GPCRs and Ric‐8A Both Regulate the RGS14:Gαi1 Complex

Like other Regulators of G protein Signaling (RGS) proteins, RGS14 acts as a GTPase accelerating protein (GAP) to terminate Gαi/o signaling. However, unlike other RGS proteins, RGS14 also contains a GPR/GoLoco domain that binds Gαi1/3‐GDP in cells and in vitro . The non‐receptor guanine nucleotide exchange factor (GEF) Ric‐8A is then able to recognize and act on this RGS14:Gαi1 complex to play a role in unconventional G protein signaling independent of G protein‐coupled receptors (GPCRs).

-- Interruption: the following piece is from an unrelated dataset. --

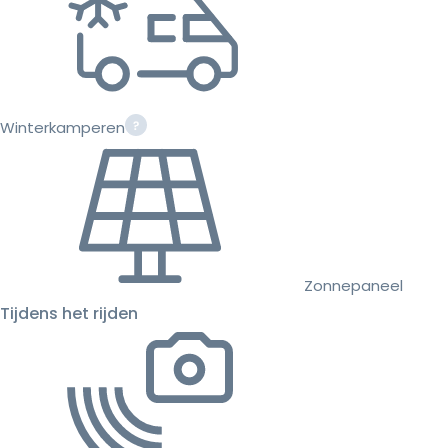
Winterkamperen
Zonnepaneel
Tijdens het rijden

Here we provide evidence that RGS14 may form Gαi‐dependent complexes with GPCRs, and that these complexes are regulated by Ric‐8A. Using live cell bioluminescence resonance energy transfer (BRET), we show that RGS14‐Luc exhibits specific and saturable BRET with the α 2A ‐adrenergic receptor‐Venus (α 2A ‐AR‐Venus) in a Gαi1‐dependent manner. A reduction in RGS14‐Luc:α 2A ‐AR‐Venus BRET is observed upon receptor stimulation by the agonist UK14304. Ric‐8A enhances the agonist‐induced increase in the dissociation of the RGS14:α 2A ‐AR complex in the presence of Gαi1. Together, these findings indicate that RGS14:Gαi1 complexes may associate with and be regulated by GPCRs, and that these complexes may be substrates for other signaling partners.